• **Your task**
The line containing "-Big_5 (PF13205): pos. 164 - 283" and every line after it, through the last one below: output exactly these and nothing else.

Collected data:
--- START ---
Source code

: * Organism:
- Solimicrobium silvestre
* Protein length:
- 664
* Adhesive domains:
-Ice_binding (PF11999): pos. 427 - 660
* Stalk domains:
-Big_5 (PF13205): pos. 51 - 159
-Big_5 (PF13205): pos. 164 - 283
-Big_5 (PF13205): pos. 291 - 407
--- END ---
• **Exercise result**
-Big_5 (PF13205): pos. 164 - 283
-Big_5 (PF13205): pos. 291 - 407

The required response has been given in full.